My heart was not filled with anticipatory joy before Friday’s snow came. But then, I conducted an unexpected wedding. And I had a talk with Eddie. And the snow came – and in the twirling flakes, I felt God’s hand touching my face. And unexpectedly, I found myself standing in God’s parking lot, my hands lifted to the sky, crying “Glory!”

I don’t know that my face glowed with God’s reflected glory the way Moses’ did. But it changed me, the way only God’s holy spirit can change you.

God confronts you when you least expect it. He touches you through encounters with other people – or you hear his voice in the storm.
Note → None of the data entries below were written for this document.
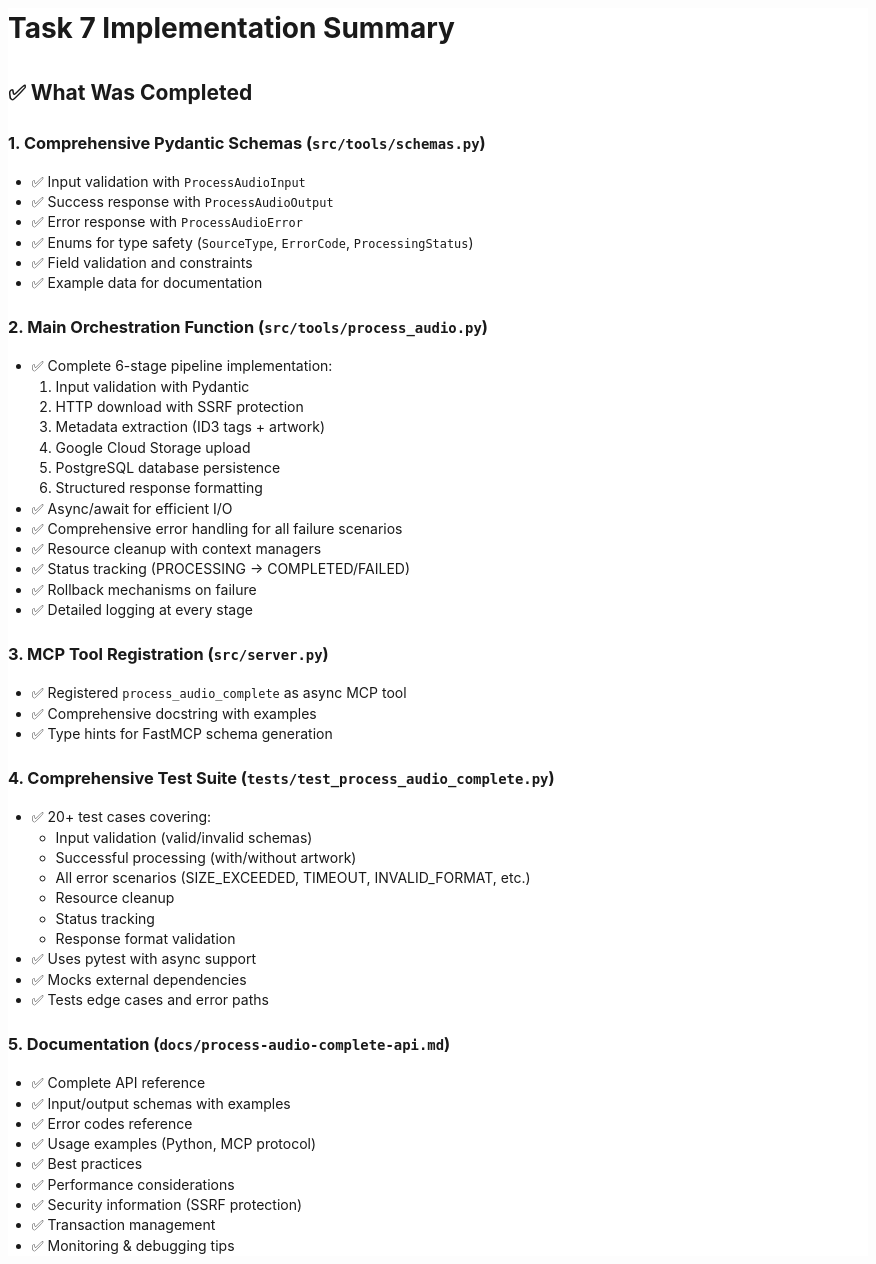 # Task 7 Implementation Summary

## ✅ What Was Completed

### 1. **Comprehensive Pydantic Schemas** (`src/tools/schemas.py`)
- ✅ Input validation with `ProcessAudioInput`
- ✅ Success response with `ProcessAudioOutput`
- ✅ Error response with `ProcessAudioError`
- ✅ Enums for type safety (`SourceType`, `ErrorCode`, `ProcessingStatus`)
- ✅ Field validation and constraints
- ✅ Example data for documentation

### 2. **Main Orchestration Function** (`src/tools/process_audio.py`)
- ✅ Complete 6-stage pipeline implementation:
  1. Input validation with Pydantic
  2. HTTP download with SSRF protection  
  3. Metadata extraction (ID3 tags + artwork)
  4. Google Cloud Storage upload
  5. PostgreSQL database persistence
  6. Structured response formatting
- ✅ Async/await for efficient I/O
- ✅ Comprehensive error handling for all failure scenarios
- ✅ Resource cleanup with context managers
- ✅ Status tracking (PROCESSING → COMPLETED/FAILED)
- ✅ Rollback mechanisms on failure
- ✅ Detailed logging at every stage

### 3. **MCP Tool Registration** (`src/server.py`)
- ✅ Registered `process_audio_complete` as async MCP tool
- ✅ Comprehensive docstring with examples
- ✅ Type hints for FastMCP schema generation

### 4. **Comprehensive Test Suite** (`tests/test_process_audio_complete.py`)
- ✅ 20+ test cases covering:
  - Input validation (valid/invalid schemas)
  - Successful processing (with/without artwork)
  - All error scenarios (SIZE_EXCEEDED, TIMEOUT, INVALID_FORMAT, etc.)
  - Resource cleanup
  - Status tracking
  - Response format validation
- ✅ Uses pytest with async support
- ✅ Mocks external dependencies
- ✅ Tests edge cases and error paths

### 5. **Documentation** (`docs/process-audio-complete-api.md`)
- ✅ Complete API reference
- ✅ Input/output schemas with examples
- ✅ Error codes reference
- ✅ Usage examples (Python, MCP protocol)
- ✅ Best practices
- ✅ Performance considerations
- ✅ Security information (SSRF protection)
- ✅ Transaction management
- ✅ Monitoring & debugging tips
I invite you to remain open to encounters with God this morning. Listen for his voice. Wait for his touch. It will change you.

1 comment:

revjanepage said...

Thanks Charlie! You know this sermon reminded me of the old story of the preacher that kept getting interrupted while trying to write his sermon. And he called out, "Lord God, I am trying to do my work -- but I keep getting all these interruptions!" And the Lord said, "Son, the interruptions ARE your work."